There are other exciting projects in the works. I’m not exactly at liberty to say, but it will be a feast for the eyes and ears.

Right to Brew

The Bible Belt Brouhaha over Beer

This is the insanity that still exists in the world. Alabama and Mississippi still outlaw homebrewing. If you are a homebrewer,  you absolutely need to be a member of the American Homebrewers Association (AHA). They are the group that leads the path to legalization. In the meantime you have to respect the courage of those who brew in those states despite the silly law. As a member you also get deals at bars, restaurants,  and maybe even your local homebrew shop.

Kona Brewery Pipeline Porter and Chocolate Cake

With a name like Kona Brewery, you’ expect some quality coffee in this Porter. Believe me, coffee is exactly what you get. The label claims that there is Kona Coffee in the beer, one of the most expensive coffees in the world. Only coffee that is grown on Hualalai and Mauna Loa in the Kona districts of the Big Island of Hawaii is allowed be called Kona Coffee. Coffee, like hops and grapes, has terroir. This means that the location and conditions the plant grows in affects the taste and aroma of the plant. I have had some pretty good estate coffee from Hawaii, but this is probably the first time I have ever had real Kona Coffee.

The aroma is of coffee and toasty maltiness. If you closed your eyes and took a sip you might think that somebody switched out a mocha coffee for your beer. It has just the right amount of sweetness with the perfect amount of bitterness on the back-end. Exactly like a good mocha coffee. It is a very smooth beer with medium-low carbonation and a large mouthfeel. It essentially feels like smooth chocolate milk.
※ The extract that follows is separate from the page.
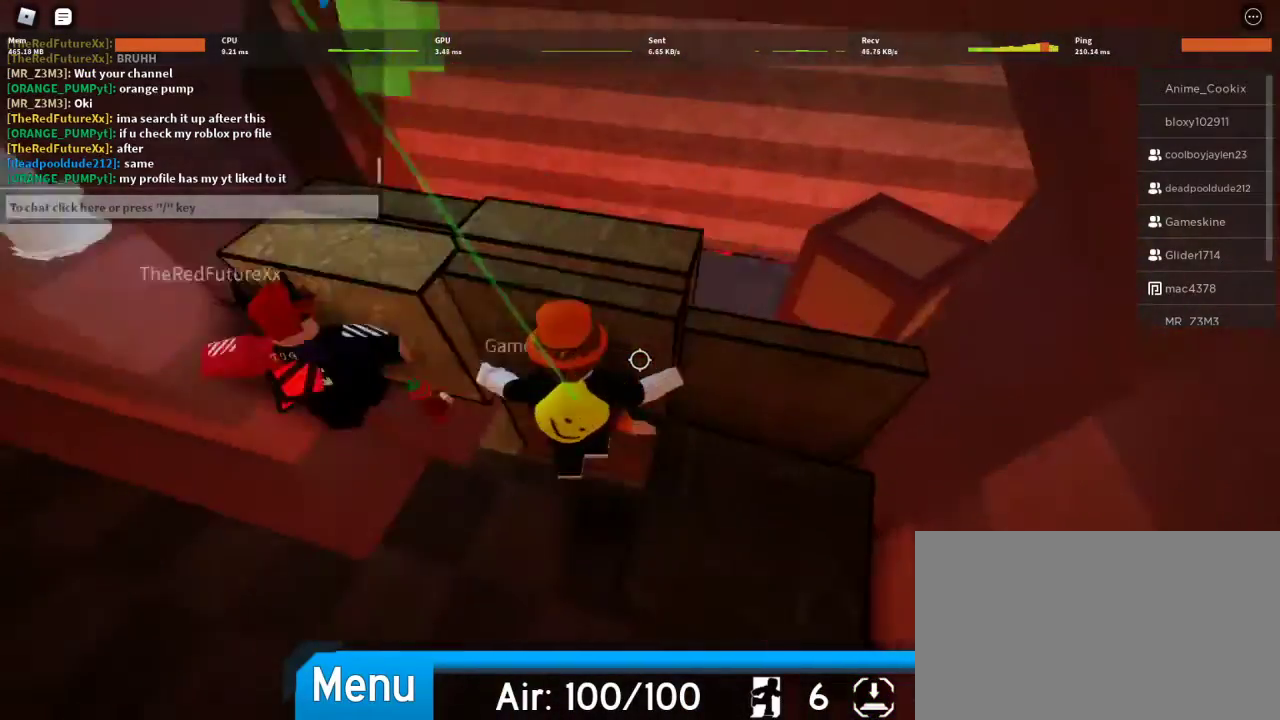
{"keys": ["d"], "mouse": [], "events": [[133, "a", "down"], [233, "a", "up"], [367, "d", "down"], [467, "w", "up"]]}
It went perfectly with a deeply rich chocolate cake. There is a reason coffee goes great with cake. It has to do with roasting. Coffee, chocolate, and malted barley  all have very similar flavors due to the similar process each goes through to get to their edible states. The cake was more fudge than your average birthday cake. A sweeter cake might have been better with something like a milk stout, but this cake was perfect with this bittersweet treat.